* [TASK TO COMPLETE]:
Write out, word for word, the stretch of the records from their start through the line that contains "安心・可靠的申请业绩！ 拥有专家在线", including that line.

== == ==

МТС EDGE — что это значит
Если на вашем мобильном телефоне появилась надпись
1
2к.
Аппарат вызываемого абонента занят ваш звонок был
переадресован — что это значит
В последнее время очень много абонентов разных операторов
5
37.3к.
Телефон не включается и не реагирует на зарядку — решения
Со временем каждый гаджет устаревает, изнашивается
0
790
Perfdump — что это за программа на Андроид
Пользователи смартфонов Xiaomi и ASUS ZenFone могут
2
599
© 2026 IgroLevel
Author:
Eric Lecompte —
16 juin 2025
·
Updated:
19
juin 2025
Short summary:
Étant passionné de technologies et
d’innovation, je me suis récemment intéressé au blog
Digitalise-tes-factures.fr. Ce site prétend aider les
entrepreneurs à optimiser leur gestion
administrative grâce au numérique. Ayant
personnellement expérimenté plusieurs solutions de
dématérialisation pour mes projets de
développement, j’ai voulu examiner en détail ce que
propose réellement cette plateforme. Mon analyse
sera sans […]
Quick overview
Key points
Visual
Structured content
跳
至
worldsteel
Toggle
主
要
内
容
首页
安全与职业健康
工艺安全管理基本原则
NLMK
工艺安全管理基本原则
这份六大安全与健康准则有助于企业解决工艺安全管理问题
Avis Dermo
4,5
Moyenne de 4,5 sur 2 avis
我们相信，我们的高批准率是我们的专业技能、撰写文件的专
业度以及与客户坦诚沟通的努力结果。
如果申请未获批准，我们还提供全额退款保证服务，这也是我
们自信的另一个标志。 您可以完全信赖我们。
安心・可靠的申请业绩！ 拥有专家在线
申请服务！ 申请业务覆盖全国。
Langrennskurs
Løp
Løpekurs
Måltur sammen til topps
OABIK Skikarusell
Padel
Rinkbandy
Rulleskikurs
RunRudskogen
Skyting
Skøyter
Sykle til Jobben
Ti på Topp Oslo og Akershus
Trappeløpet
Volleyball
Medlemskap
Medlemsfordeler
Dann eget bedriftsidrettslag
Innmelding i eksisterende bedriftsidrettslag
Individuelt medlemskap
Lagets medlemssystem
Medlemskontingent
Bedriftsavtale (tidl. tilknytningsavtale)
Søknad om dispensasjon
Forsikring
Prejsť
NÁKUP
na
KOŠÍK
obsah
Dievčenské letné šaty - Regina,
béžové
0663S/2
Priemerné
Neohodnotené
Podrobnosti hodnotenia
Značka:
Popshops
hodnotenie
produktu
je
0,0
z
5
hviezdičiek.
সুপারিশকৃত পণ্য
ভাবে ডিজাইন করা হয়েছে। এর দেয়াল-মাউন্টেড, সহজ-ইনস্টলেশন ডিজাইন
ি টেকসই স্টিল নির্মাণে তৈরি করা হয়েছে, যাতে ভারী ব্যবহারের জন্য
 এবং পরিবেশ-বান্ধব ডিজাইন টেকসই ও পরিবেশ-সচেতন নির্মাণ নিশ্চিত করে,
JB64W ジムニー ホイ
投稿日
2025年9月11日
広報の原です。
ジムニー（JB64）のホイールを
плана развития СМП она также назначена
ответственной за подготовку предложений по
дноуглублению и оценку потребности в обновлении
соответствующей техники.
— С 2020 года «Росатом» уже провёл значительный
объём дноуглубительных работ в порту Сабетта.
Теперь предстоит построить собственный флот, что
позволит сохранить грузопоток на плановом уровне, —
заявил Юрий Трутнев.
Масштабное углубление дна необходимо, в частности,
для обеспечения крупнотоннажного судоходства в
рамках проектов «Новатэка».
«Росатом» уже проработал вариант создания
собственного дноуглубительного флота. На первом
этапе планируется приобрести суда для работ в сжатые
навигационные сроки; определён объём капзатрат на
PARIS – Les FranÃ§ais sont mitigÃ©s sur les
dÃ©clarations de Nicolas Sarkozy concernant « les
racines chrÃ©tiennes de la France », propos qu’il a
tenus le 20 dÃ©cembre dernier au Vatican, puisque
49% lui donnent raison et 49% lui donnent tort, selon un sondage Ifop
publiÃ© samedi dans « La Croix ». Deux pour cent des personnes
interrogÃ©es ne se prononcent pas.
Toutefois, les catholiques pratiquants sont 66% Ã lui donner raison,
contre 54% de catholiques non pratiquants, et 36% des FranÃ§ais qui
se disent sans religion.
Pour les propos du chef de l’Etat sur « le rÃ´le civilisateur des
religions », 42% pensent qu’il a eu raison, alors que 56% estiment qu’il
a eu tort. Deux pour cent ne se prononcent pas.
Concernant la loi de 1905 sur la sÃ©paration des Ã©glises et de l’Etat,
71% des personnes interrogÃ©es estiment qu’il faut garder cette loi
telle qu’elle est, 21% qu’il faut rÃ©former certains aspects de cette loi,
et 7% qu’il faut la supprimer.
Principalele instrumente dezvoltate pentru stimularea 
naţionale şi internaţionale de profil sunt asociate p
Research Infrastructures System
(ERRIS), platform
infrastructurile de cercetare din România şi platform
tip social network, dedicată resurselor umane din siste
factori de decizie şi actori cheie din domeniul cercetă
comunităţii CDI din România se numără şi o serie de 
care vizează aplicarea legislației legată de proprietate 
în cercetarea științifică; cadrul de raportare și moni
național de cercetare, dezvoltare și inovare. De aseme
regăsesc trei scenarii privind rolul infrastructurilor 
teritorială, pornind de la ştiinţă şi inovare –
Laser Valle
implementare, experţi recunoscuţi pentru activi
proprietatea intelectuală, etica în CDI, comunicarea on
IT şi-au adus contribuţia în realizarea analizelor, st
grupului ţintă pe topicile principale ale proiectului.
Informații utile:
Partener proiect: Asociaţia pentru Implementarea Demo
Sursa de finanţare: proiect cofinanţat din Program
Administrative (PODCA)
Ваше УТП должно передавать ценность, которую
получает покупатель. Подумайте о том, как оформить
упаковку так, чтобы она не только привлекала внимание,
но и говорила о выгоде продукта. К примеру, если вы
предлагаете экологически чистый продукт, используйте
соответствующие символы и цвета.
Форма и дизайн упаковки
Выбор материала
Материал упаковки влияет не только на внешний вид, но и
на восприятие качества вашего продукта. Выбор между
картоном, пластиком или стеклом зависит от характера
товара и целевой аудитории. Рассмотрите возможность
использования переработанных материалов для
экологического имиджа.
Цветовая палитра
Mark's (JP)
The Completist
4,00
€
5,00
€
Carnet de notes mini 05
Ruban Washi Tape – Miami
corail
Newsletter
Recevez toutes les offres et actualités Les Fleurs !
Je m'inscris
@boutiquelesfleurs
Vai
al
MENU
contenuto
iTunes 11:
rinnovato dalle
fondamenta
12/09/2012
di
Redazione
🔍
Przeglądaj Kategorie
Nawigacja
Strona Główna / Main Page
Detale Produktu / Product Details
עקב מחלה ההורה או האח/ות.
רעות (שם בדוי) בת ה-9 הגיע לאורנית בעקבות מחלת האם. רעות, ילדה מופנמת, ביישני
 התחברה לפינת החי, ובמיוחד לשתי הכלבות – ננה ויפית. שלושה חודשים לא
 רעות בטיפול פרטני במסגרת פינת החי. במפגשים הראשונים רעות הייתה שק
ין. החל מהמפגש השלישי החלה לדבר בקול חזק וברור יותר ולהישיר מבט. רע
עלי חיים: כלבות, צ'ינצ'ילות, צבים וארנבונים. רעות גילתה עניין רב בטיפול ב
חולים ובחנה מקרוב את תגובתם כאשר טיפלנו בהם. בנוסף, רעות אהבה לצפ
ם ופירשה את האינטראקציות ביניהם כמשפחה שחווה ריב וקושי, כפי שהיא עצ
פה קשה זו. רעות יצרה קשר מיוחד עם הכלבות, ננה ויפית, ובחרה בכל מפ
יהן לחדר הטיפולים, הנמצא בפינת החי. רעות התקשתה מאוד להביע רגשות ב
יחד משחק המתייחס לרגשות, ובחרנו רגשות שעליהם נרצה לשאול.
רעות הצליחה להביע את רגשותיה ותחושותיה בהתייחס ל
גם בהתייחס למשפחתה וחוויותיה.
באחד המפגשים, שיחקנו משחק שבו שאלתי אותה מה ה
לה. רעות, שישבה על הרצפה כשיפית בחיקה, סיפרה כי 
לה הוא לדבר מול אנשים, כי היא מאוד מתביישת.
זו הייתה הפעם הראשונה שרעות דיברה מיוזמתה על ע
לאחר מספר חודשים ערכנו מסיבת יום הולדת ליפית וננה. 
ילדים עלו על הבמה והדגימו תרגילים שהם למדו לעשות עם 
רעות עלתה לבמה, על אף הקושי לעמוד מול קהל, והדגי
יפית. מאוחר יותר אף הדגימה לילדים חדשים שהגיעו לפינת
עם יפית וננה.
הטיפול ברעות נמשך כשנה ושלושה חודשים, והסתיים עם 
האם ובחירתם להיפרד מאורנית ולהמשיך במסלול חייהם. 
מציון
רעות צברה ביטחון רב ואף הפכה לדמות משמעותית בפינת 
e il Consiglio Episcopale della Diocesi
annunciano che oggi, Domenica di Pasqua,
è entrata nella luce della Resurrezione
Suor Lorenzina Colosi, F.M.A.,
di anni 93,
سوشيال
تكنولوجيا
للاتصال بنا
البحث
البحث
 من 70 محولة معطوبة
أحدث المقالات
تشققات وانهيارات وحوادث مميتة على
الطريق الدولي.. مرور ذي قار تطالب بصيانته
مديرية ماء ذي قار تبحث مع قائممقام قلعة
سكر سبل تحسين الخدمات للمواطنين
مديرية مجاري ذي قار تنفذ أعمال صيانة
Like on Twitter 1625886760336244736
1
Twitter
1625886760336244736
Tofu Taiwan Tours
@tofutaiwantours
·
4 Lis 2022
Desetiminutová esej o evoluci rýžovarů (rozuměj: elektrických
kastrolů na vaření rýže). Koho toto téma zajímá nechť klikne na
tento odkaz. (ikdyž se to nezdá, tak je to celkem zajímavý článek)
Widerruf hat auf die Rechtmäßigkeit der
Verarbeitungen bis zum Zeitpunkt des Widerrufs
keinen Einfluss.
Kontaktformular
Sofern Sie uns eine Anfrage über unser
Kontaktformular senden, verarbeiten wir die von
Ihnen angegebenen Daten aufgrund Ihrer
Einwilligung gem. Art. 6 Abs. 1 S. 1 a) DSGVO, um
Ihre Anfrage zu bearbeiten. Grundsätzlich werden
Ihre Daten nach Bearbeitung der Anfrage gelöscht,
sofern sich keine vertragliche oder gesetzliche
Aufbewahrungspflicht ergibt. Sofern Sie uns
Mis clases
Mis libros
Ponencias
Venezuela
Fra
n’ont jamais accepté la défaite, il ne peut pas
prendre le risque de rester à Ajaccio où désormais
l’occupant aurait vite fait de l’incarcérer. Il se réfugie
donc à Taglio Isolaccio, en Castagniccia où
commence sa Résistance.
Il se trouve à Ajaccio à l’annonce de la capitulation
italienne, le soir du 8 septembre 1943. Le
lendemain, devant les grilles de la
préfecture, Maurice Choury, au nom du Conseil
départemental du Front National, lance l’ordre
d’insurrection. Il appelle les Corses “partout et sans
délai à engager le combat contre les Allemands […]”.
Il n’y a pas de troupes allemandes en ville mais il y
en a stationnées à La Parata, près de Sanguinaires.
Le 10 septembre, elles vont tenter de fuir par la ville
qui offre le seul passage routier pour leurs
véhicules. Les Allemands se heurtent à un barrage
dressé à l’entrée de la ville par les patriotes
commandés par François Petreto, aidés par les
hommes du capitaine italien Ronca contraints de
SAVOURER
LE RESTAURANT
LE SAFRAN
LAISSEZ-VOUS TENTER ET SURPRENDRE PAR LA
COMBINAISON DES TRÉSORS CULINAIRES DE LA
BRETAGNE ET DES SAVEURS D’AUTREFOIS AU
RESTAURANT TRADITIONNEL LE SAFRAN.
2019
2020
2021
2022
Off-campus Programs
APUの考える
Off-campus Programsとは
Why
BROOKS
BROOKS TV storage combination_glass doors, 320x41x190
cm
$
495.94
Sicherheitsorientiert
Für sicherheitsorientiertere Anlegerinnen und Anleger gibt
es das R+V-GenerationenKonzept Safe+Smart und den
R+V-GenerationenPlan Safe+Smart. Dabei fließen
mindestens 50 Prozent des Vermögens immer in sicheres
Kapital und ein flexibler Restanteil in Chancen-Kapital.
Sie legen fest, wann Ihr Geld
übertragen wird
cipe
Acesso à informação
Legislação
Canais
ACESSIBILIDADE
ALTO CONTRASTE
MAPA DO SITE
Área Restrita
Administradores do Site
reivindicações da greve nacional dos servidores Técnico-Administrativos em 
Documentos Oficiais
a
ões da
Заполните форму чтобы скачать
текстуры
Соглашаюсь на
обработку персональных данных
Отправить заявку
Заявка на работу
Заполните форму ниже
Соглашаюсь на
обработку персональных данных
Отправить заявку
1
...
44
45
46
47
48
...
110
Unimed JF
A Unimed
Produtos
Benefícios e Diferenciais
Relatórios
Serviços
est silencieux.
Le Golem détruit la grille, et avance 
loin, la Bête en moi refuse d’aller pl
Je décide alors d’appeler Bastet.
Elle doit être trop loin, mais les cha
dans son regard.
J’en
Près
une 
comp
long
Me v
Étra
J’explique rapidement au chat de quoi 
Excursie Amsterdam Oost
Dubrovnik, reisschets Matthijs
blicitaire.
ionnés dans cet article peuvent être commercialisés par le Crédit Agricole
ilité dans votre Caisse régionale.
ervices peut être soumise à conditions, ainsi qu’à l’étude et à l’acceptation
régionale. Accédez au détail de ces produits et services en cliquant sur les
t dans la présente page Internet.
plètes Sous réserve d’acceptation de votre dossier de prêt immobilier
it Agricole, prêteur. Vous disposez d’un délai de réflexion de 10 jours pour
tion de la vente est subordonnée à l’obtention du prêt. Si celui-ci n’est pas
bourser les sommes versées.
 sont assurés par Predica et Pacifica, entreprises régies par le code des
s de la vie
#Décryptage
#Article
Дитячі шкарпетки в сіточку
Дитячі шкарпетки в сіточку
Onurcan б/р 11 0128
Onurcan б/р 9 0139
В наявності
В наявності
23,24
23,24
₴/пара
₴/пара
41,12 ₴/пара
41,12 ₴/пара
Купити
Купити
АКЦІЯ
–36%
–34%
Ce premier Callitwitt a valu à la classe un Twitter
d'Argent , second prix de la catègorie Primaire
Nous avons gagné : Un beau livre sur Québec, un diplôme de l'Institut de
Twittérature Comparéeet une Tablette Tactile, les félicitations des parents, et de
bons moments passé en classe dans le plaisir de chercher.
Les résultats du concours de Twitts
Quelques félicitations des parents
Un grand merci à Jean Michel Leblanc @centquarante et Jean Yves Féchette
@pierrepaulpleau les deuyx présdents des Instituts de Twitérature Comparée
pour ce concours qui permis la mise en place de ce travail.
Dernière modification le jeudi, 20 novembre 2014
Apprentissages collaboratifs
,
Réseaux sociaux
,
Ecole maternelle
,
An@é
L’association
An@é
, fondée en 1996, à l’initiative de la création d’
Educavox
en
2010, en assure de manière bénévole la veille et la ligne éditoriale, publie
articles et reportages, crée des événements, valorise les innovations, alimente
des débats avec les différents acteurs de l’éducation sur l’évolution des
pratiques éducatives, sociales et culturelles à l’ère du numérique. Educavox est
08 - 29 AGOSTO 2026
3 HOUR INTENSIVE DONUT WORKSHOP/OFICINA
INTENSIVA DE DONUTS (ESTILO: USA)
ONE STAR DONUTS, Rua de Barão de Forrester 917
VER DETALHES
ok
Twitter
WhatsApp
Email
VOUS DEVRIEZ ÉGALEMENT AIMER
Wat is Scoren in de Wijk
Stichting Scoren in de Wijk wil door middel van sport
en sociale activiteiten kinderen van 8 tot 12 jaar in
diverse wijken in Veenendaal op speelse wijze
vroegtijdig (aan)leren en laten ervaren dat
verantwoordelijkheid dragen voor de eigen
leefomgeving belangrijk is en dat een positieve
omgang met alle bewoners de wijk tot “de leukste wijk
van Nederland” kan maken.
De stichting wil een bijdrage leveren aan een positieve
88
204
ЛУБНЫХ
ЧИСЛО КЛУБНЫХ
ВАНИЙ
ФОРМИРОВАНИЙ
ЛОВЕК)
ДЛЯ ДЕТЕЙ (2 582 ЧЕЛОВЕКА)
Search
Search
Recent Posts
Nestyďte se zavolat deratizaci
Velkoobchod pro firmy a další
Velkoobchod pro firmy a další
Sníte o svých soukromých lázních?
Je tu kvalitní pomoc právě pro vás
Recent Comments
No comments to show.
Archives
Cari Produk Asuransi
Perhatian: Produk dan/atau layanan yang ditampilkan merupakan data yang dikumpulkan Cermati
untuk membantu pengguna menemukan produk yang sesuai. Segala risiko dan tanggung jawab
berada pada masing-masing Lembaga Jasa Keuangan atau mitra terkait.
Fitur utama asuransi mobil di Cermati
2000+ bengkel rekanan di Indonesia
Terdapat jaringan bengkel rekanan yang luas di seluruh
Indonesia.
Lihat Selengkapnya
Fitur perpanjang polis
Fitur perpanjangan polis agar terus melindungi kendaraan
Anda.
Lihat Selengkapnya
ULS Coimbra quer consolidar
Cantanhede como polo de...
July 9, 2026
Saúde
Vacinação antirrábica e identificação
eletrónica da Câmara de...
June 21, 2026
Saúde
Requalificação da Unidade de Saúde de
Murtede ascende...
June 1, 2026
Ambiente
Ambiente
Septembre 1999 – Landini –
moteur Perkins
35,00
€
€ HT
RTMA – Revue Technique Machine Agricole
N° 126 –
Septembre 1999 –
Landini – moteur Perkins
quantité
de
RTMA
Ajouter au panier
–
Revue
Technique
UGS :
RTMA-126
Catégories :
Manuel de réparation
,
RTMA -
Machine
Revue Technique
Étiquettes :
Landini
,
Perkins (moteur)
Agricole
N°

== == ==

* [EXERCISE ANSWER]:
МТС EDGE — что это значит
Если на вашем мобильном телефоне появилась надпись
1
2к.
Аппарат вызываемого абонента занят ваш звонок был
переадресован — что это значит
В последнее время очень много абонентов разных операторов
5
37.3к.
Телефон не включается и не реагирует на зарядку — решения
Со временем каждый гаджет устаревает, изнашивается
0
790
Perfdump — что это за программа на Андроид
Пользователи смартфонов Xiaomi и ASUS ZenFone могут
2
599
© 2026 IgroLevel
Author:
Eric Lecompte —
16 juin 2025
·
Updated:
19
juin 2025
Short summary:
Étant passionné de technologies et
d’innovation, je me suis récemment intéressé au blog
Digitalise-tes-factures.fr. Ce site prétend aider les
entrepreneurs à optimiser leur gestion
administrative grâce au numérique. Ayant
personnellement expérimenté plusieurs solutions de
dématérialisation pour mes projets de
développement, j’ai voulu examiner en détail ce que
propose réellement cette plateforme. Mon analyse
sera sans […]
Quick overview
Key points
Visual
Structured content
跳
至
worldsteel
Toggle
主
要
内
容
首页
安全与职业健康
工艺安全管理基本原则
NLMK
工艺安全管理基本原则
这份六大安全与健康准则有助于企业解决工艺安全管理问题
Avis Dermo
4,5
Moyenne de 4,5 sur 2 avis
我们相信，我们的高批准率是我们的专业技能、撰写文件的专
业度以及与客户坦诚沟通的努力结果。
如果申请未获批准，我们还提供全额退款保证服务，这也是我
们自信的另一个标志。 您可以完全信赖我们。
安心・可靠的申请业绩！ 拥有专家在线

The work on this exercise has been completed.